Mata Dahlia berkedip lemah saat ia mencoba fokus, rambutnya tergantung rendah, menyembunyikan wajahnya.
Sementara pikiranku masih tertinggal pada apa yang ibuku katakan tadi, Dahlia sudah mulai terbangun. Dia mengerang, suaranya serak saat terdengar dari bibirnya yang kering dan pecah-pecah. Perlahan, ketika kepalanya bergerak bersama dengan sisa tubuhnya, ia menangis pelan karena rasa sakit.
Rantai perak itu masih menancap di tubuhnya, dan luka bakarnya hanya semakin parah. Saat dia bergerak, perak itu juga berpindah tempat, memungkinkan rantai menyentuh bagian kulit yang berbeda, membuka luka lama dan membakar luka baru ke dalam dagingnya.

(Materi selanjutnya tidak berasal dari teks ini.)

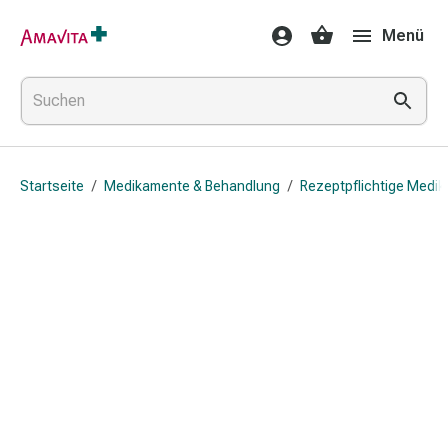
Medikamente
Menü
&
Behandlung
Hautverletzung
&
Wundheilung
Faltkompresse
Startseite
/
Medikamente & Behandlung
/
Rezeptpflichtige Medi
Elastische
Binde
Fingerverband
Fixationspflaster
Gaze
Kompressionsbinde
Pflaster
Pflasterbinde,
Tape
&
Zubehör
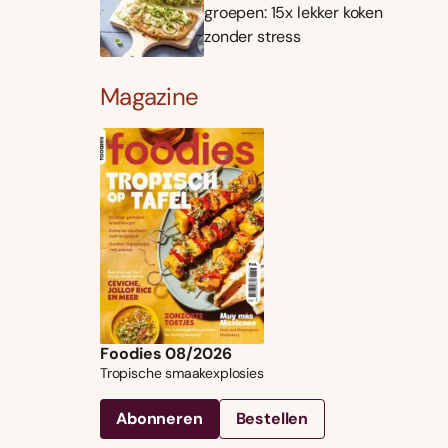
groepen: 15x lekker koken
zonder stress
Magazine
Foodies 08/2026
Tropische smaakexplosies
Abonneren
Bestellen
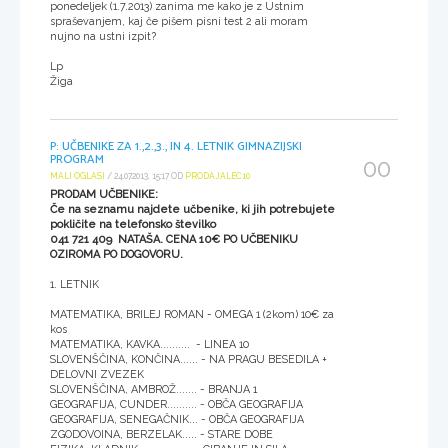
ponedeljek (1.7.2013) zanima me kako je z Ustnim
spraševanjem, kaj če pišem pisni test 2 ali moram
nujno na ustni izpit?
Lp
Žiga
P: UČBENIKE ZA 1.,2.,3., IN 4. LETNIK GIMNAZIJSKI
PROGRAM
00
MALI OGLASI
/ 24.07.2013, 15:17 OD
PRODAJALEC10
PRODAM UČBENIKE:
Če na seznamu najdete učbenike, ki jih potrebujete
pokličite na telefonsko številko
041 721 409 NATAŠA. CENA 10€ PO UČBENIKU
OZIROMA PO DOGOVORU.
1. LETNIK
MATEMATIKA, BRILEJ ROMAN - OMEGA 1 (2kom) 10€ za
kos
MATEMATIKA, KAVKA.......... - LINEA 10
SLOVENŠČINA, KONČINA...... - NA PRAGU BESEDILA +
DELOVNI ZVEZEK
SLOVENŠČINA, AMBROŽ....... - BRANJA 1
GEOGRAFIJA, CUNDER.......... - OBČA GEOGRAFIJA
GEOGRAFIJA, SENEGAČNIK... - OBČA GEOGRAFIJA
ZGODOVOINA, BERZELAK..... - STARE DOBE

Ketika matanya akhirnya terbuka sepenuhnya, matanya semakin membesar saat dia melihatku. Dia langsung mulai berontak dengan panik berusaha melepaskan diri, bau daging terbakar mengisi ruangan saat aku meringis, mundur selangkah. Jika tidak karena kain penyumpal di mulutnya, Dahlia pasti akan berteriak makian seolah tidak ada hari esok.